> **EXERCISE**:
As the answer, set down the lines below from the one containing "right front paw: (359, 527)" through the one containing "right elbow: (494, 460)", exactly and inclusively, and no others.

THE DATA section start

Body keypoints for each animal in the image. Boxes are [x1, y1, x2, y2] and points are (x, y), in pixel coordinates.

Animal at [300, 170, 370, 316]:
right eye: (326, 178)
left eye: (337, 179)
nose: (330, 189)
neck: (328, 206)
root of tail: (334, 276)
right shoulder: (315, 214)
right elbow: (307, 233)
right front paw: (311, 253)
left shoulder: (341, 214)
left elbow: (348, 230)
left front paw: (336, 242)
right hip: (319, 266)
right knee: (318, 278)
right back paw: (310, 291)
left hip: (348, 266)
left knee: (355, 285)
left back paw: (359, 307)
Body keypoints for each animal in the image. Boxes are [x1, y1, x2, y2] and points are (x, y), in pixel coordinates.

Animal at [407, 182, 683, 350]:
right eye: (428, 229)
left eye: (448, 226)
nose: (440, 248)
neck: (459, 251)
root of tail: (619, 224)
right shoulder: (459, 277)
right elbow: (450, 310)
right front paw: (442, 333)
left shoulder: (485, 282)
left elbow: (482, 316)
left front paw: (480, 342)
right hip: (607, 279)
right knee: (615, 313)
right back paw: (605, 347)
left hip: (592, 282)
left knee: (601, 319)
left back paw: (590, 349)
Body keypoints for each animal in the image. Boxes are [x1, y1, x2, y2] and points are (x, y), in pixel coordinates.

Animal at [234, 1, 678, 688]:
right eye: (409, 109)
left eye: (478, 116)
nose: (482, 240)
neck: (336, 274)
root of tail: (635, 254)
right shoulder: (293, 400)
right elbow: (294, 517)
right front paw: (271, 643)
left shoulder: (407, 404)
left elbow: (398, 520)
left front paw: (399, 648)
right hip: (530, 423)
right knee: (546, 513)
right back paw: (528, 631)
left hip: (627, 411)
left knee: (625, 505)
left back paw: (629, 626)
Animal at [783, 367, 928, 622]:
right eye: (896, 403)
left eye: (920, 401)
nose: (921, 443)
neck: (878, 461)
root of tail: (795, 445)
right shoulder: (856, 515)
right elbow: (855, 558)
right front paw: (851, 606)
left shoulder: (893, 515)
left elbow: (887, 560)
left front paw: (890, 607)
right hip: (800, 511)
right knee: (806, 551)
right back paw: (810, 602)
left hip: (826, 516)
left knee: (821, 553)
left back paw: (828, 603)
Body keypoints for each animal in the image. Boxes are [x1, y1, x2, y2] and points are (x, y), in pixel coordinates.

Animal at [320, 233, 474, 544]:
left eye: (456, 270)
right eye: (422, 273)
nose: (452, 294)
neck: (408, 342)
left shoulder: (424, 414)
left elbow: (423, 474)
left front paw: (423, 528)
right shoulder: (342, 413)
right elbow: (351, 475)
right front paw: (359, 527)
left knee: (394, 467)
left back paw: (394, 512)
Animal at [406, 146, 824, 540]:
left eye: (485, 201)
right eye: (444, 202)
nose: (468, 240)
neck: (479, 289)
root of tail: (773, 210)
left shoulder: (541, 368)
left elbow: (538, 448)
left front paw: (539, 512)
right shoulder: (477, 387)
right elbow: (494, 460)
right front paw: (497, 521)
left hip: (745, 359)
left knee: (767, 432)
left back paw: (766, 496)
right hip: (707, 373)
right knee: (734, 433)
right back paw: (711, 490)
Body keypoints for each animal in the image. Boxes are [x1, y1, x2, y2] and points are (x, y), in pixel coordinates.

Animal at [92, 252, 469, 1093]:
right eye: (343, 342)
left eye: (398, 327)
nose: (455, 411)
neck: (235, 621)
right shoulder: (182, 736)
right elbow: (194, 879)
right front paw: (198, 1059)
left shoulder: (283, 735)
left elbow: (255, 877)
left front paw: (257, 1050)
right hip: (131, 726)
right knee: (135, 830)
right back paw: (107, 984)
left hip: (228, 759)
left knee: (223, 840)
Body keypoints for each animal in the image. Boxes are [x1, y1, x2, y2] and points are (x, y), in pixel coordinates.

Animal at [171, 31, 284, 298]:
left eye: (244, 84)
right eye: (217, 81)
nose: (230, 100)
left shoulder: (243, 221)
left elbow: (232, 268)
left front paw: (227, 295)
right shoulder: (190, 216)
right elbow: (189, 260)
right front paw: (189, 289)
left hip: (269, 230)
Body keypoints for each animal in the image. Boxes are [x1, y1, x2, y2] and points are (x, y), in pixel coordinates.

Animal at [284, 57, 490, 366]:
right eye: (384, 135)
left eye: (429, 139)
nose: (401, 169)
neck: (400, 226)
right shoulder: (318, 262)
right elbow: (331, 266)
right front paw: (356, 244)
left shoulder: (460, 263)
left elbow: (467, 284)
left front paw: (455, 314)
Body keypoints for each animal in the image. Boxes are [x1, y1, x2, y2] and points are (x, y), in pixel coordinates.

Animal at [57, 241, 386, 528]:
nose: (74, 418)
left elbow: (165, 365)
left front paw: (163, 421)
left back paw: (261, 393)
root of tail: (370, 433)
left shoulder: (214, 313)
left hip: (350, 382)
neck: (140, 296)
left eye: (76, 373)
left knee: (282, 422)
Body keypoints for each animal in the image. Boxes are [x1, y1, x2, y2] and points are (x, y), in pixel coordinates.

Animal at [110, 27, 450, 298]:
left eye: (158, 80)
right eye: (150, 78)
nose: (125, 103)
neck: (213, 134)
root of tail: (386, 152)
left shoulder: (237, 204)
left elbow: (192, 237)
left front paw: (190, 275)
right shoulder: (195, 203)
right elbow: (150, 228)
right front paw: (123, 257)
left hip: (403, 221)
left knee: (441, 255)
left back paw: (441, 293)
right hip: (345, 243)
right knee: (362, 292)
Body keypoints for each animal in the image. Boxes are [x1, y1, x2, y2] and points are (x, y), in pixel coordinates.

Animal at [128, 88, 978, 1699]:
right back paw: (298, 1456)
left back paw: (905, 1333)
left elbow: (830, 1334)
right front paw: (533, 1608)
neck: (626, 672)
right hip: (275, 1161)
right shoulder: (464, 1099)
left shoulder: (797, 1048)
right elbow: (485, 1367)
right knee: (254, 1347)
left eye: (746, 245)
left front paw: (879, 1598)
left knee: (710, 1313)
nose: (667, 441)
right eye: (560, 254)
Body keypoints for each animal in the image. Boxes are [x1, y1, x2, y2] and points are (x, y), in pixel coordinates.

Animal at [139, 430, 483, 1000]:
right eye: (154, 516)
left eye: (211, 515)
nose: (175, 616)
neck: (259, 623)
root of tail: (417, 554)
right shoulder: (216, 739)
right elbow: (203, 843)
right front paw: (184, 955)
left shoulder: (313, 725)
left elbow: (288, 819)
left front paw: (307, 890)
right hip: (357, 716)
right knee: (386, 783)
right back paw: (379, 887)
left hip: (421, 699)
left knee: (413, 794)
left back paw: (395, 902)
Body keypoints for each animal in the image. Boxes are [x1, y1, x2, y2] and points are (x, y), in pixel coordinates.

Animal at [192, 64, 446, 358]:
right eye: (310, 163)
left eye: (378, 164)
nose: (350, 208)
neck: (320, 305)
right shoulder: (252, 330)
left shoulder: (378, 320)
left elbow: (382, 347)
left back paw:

THE DATA section end

> **ANSWER TO THIS EXERCISE**:
right front paw: (359, 527)
left knee: (394, 467)
left back paw: (394, 512)
Animal at [406, 146, 824, 540]:
left eye: (485, 201)
right eye: (444, 202)
nose: (468, 240)
neck: (479, 289)
root of tail: (773, 210)
left shoulder: (541, 368)
left elbow: (538, 448)
left front paw: (539, 512)
right shoulder: (477, 387)
right elbow: (494, 460)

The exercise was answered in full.